[Saved data entries]
--- --- ---

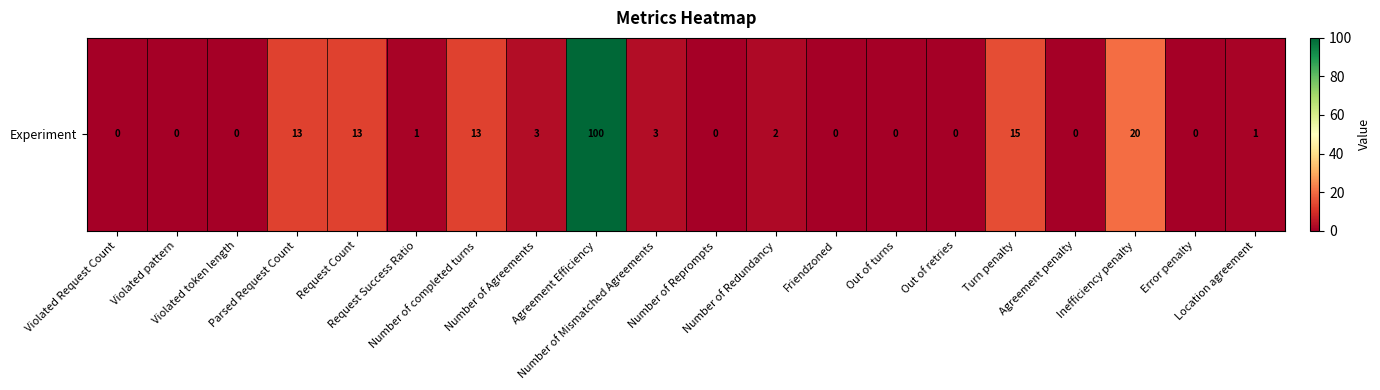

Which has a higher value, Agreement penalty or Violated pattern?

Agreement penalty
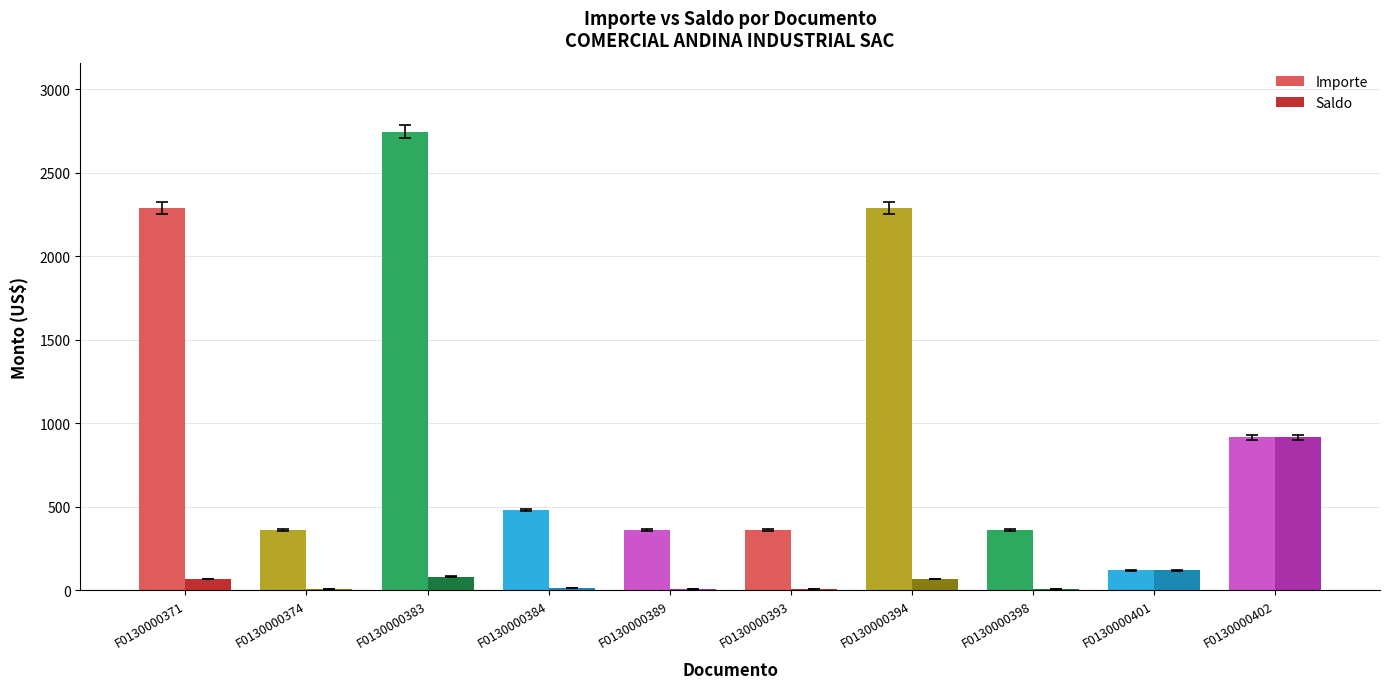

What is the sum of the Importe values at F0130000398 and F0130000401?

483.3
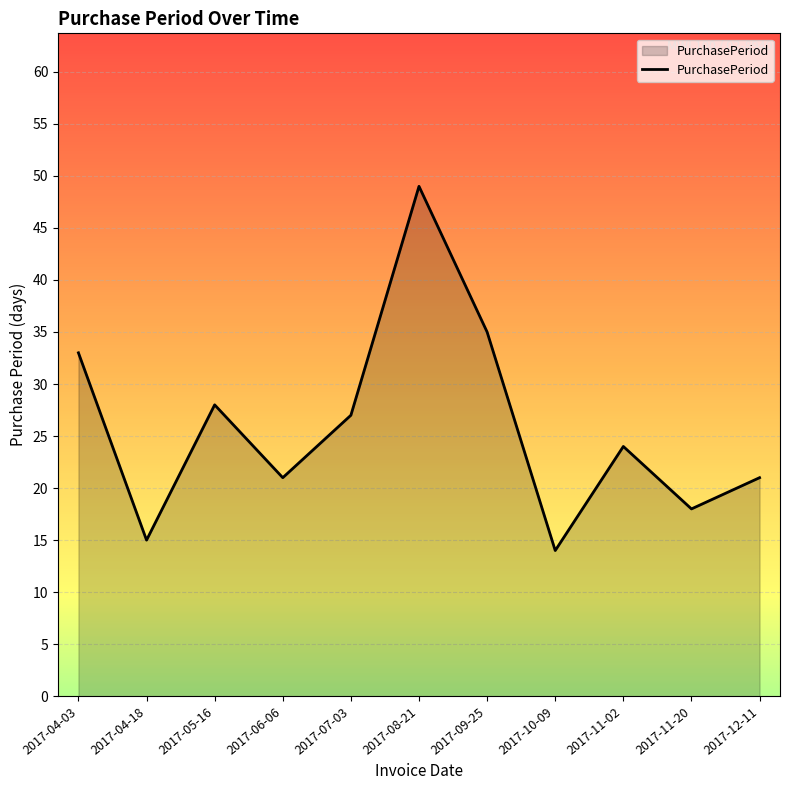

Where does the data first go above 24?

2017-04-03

--- --- ---

[PROBLEM TO SOLVE]
Switch "sum" to "total" throughout the listing above and reproduce its lines with nothing else altered. Leave the pictures out of your answer.

[TASK ANSWER]
Which has a higher value, Agreement penalty or Violated pattern?

Agreement penalty

What is the total of the Importe values at F0130000398 and F0130000401?

483.3

Where does the data first go above 24?

2017-04-03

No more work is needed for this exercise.